I was lead designer on this prototype (left) and final Mapper (right) tool used to convert hundreds of textbooks by content experts.
Each of the nearly 1,000 books required creating chapter thumbnails images, a process that often involved a designer. I created a web tool anyone could use to export attractive chapter thumbnail images, including icons for frequently used chapter types like glossary, index, quizes, etc. This tool was loved by non-designers, saved hundreds of hours, and helped ship books faster.
This simple tool creates consistent chapter thumbnail images within a range of theme options.
I created the design system for O’Reilly on Inkling serving mobile-friendly versions of their 50 most popular programming books.
My work at Inkling began translating print textbooks into refined sets of design patterns and templates.

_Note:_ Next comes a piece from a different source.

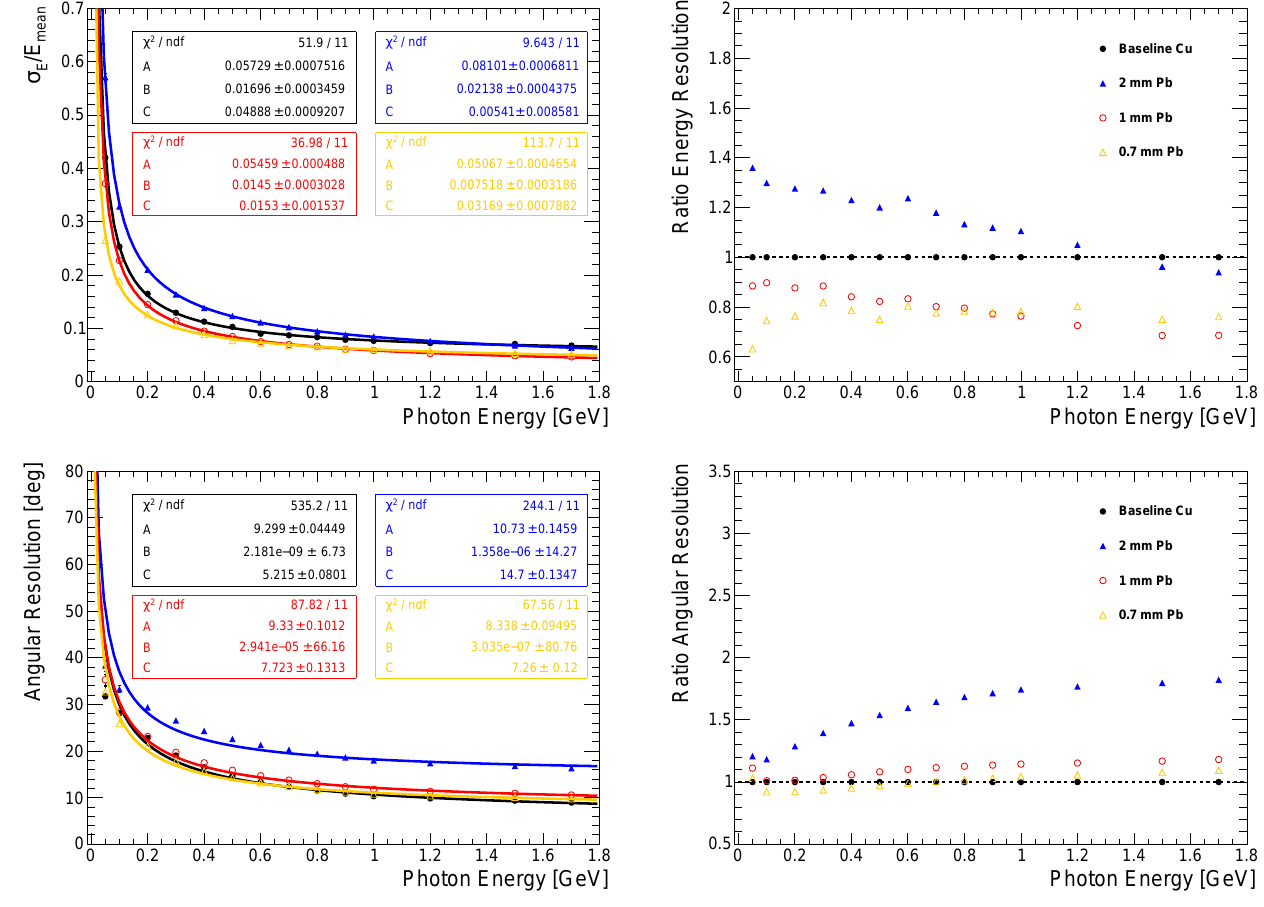
Figure 77. Energy and angular resolution and ratio for different ECAL detector absorber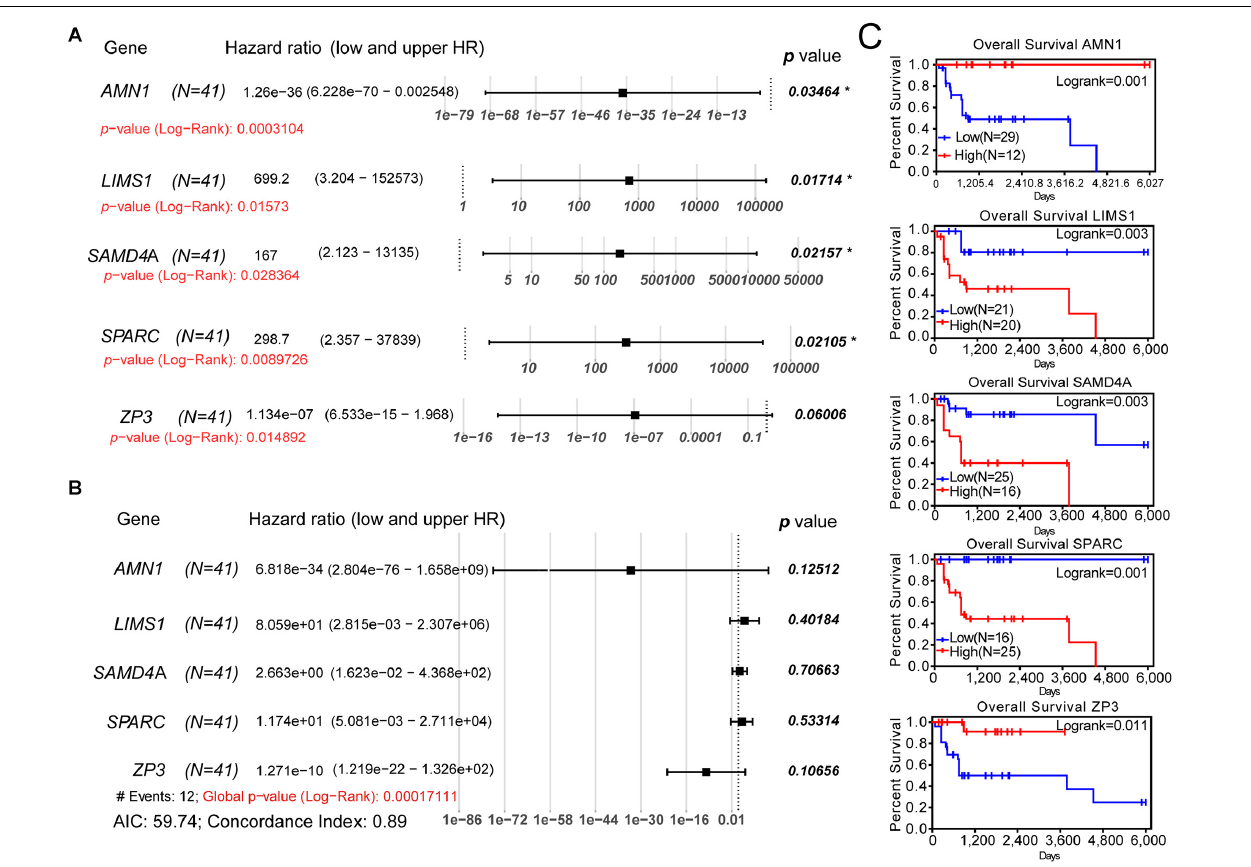
FIGURE 3 | Univariate and multivariate Cox regression analyses and K–M survival analysis of the five-gene prognostic model. (A) Univariate Cox regression analysis of each gene of the model. (B) Multivariate Cox regression analysis of the five-gene model. (C) K–M survival curves showing the difference in OS between the relative high- and low-expression groups for each gene according to the median of expression levels. K–M, Kaplan–Meier; AIC, Akaike information criterion; OS, overall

This process started with single books, then grew to series of books, and finally to entire libraries of content spanning nearly 1,000 titles.
The O’Reilly books required print to digital translation as well as design refinements to make them mobile-friendly.
O’Reilly books have a good reputation, and I was grateful for the opportunity to work on these iconic books. All Inkling books can be purchased by the chapter, so to retain branding each chapter header was designed to include the cover drawing. Part of my design work involved reading books on my phone, looking for ways to refine the user experience and ensure it was up to my standards.
My designs had to account for a variety of chapter header styles, image sizes, and other dynamic content patterns.
I built several tools to treat books more like databases, making it easy to transform or analyze parts. The Figure Enhancer tool helps authors mark figures in a book that require further code and image enhancement, a manual and error-prone set of tasks until my tool helped automate several steps in the process. And the Discover tool helps analyze HTML patterns in a book and spot inconsistencies and frequency of HTML patterns and code reuse, offering a visual histogram of HTML elements and CSS class names.
Both the Figure Enhancer and Discover tools helped save production time making books and finding errors and inconsistencies at scale.
I built this simple food and mood journal to track how I felt after meals, and it helped me discover a better diet.
Most other apps that track foods offer complicated calorie lookups with tens of thousands of foods— Eats tracks whatever you manually enter, which typically is about two dozen basic ingredients, plus complete meals and healthy snacks eaten on the regular.
This newest version of Eats shows a single focused daily calories goal as a clear prompt for action.
Get a summary view of foods you eat frequently.
Tracking basic moods is simple and adding notes is completely optional.
The calendar view averages your mood for the day for a nice concise overview of the month.
For 10 years I ran the website for this 700-person Florida state environmental agency. I collaborated with scientists and environmentalists to author, edit and develop web content and custom apps.
Various webpages on desktop view for the Southwest Florida Water Management District, a state government agency in charge of protecting water for 16 counties in the Tampa Bay area.
I designed and built this water use calculator to visualize household water use as jugs of water and translate numbers into a meaningful and impactful visual image.
This water calculator helped students and residents visualize their water use at home—lawn sprinklers have a huge impact—and pledge to reduce their use by 10%. This was one of our most effective web campaigns.
I designed, coded, and shot field photography for a series of educational websites exploring Tampa Bay’s rivers and watersheds.
This remains one of my favorite projects to date, getting the opportunity to take photography in the field, do historic research for content and photos, work with maps of my local watershed was a treat.